3. Is there a problem with a larger cost so that we can see how much the overhead hurts in a realistic setting?

4. What is the cause of the overhead here?

   Actually I profiled a bit. It's spending a bit of time in scipy.optimize, coming from the skopt/optimizer/optimizer.py::Optimizer._tell method.

[mrocklin]

It would help me make suggestions if I knew a little bit more about how the computation in scikit-optimize is organized.
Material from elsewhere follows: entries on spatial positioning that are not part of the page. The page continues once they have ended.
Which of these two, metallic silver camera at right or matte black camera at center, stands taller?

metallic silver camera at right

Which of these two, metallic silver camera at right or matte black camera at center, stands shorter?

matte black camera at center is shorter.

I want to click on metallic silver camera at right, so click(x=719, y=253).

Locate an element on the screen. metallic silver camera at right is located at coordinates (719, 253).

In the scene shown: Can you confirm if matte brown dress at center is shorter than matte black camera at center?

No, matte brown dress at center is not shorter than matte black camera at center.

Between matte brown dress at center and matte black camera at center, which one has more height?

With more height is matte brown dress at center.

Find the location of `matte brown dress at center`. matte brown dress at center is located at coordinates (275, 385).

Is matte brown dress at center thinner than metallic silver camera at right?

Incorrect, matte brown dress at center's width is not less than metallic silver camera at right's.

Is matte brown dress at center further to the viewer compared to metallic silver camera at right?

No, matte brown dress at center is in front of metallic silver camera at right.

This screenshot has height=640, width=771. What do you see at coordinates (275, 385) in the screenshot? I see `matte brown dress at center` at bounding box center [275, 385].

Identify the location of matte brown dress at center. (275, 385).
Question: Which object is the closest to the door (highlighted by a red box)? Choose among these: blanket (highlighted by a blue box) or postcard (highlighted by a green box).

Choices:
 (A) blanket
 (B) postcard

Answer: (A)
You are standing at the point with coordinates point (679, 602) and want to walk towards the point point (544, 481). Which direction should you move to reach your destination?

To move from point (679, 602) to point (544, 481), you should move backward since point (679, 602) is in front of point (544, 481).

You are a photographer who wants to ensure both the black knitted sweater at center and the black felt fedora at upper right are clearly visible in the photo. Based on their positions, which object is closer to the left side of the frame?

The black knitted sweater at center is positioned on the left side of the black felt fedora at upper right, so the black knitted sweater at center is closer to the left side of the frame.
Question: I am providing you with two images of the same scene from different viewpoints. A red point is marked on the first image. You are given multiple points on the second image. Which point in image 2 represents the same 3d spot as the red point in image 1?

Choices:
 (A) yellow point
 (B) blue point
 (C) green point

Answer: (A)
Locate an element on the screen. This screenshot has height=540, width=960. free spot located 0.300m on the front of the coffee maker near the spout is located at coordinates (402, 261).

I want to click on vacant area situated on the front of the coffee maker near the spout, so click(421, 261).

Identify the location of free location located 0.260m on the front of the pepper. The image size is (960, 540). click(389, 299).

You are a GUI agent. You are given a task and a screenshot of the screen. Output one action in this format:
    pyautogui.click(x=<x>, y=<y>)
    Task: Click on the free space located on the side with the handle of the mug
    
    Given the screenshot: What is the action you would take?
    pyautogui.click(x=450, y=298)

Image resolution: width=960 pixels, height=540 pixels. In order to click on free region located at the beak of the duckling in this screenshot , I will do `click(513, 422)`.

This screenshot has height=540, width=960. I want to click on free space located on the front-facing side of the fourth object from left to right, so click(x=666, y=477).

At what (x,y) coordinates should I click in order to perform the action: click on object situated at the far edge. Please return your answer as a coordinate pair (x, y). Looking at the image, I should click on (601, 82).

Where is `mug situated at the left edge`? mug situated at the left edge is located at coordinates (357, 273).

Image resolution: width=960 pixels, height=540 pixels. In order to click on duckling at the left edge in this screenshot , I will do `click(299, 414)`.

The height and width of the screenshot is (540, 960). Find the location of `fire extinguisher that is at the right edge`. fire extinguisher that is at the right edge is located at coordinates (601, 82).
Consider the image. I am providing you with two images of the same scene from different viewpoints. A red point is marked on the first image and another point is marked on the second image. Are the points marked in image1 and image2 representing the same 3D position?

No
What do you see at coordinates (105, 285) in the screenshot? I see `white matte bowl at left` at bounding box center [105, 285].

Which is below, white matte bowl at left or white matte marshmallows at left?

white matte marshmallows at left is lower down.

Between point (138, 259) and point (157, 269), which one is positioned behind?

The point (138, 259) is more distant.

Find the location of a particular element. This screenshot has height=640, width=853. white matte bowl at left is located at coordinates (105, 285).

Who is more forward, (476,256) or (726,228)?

It seems today like the process is

1. Launch a bunch of options, given our best estimates
2. Get those back
3. Solve a local optimization problem with those results
4. go to 1

However watching the dashboard it seems like there might be a couple different nested stages to this, so I probably don't have the full picture.

[mrocklin]

Here is why I suspect that there may be a couple of nested stages:

[mrocklin]

Thought I'd check in here. @betatim or @glouppe do either of you have time to answer the questions above in https://github.com/dask/dask-ml/issues/300#issuecomment-405347553 ?

[iaroslav-ai]

Hi @mrocklin , here are some thoughts:

1. I would say that simply using joblib + dask is good enough when fitting every model takes equal amount of time. In my experience it is not always true - for example, if I train a MLPClassifier model, then depending on number of neurons selected, the computations will take different amount of time. That would mean that some cores / workers will stay idle, until all computations in batch are finished. If the differences in computations are exponential, this means a lot of idle time.
2. I do agree that approach like the one you suggested would work quite well. Essentially evaluation of _fit_and_score function, as is done here currently in a batch, would need to be done asynchronously. This could be done by replacing this line with a code which starts n_jobs computations in parallel, and waits for one of jobs to finish. As soon as the job is finished, the result of computation should be "told" to the instance of optimization algorithm given in optimizer, and then one needs to call ask in order to obtain a new point to evaluate. Also all the variables that store evaluation history in BayesSearchCV should be updated.
3. I guess some larger dataset used with your code would be more telling - maybe MNIST?
4. The overhead that you see for _tell is where the estimator which models the cross - validation score w.r.t. different parameters is updated. It might take some time, especially after a larger number of iterations are done. This overhead will always happen as when new points are added to the parameter optimizer algorithm.

[iaroslav-ai]

Hmm there is a bit more to 2. . There are multiple ways to sample multiple points to evaluate in parallel; We currently use a strategy called "constant liar". I will put here a relevant paper in a moment.

[iaroslav-ai]

You can see the strategy in here (search for "constant liar" in the document). Essentially, with classical Bayesian Optimization approach, you can get only one point to evaluate, without updating the underlying model of the costly objective. What people do is they supply a "fake" objective value for a parameter that was suggested by the BO algorithm. This allows to sample a different point. A process is repeated untill you have sufficient number of points.

[iaroslav-ai]

This is done here for example in the scikit-optimize code. One would need to do something similar in order to get initial batch of points to evaluate, and in order to generate new points when multiple processes are not finished.

[iaroslav-ai]

So to elaborate on your comment, the following is happening:

• Generate n_jobs points to evaluate using a "constant liar" approach
• Evaluate these points in parallel
• Update the model of the costly objective
• Go to 1

[iaroslav-ai]

About nested stages: what you might see is that the surrogate of the objective is being minimized multiple times using LBFGS with random starting points, in order to avoid to reasonable extent local minima problem. The blue rectangles are the calls to minimization functions, right?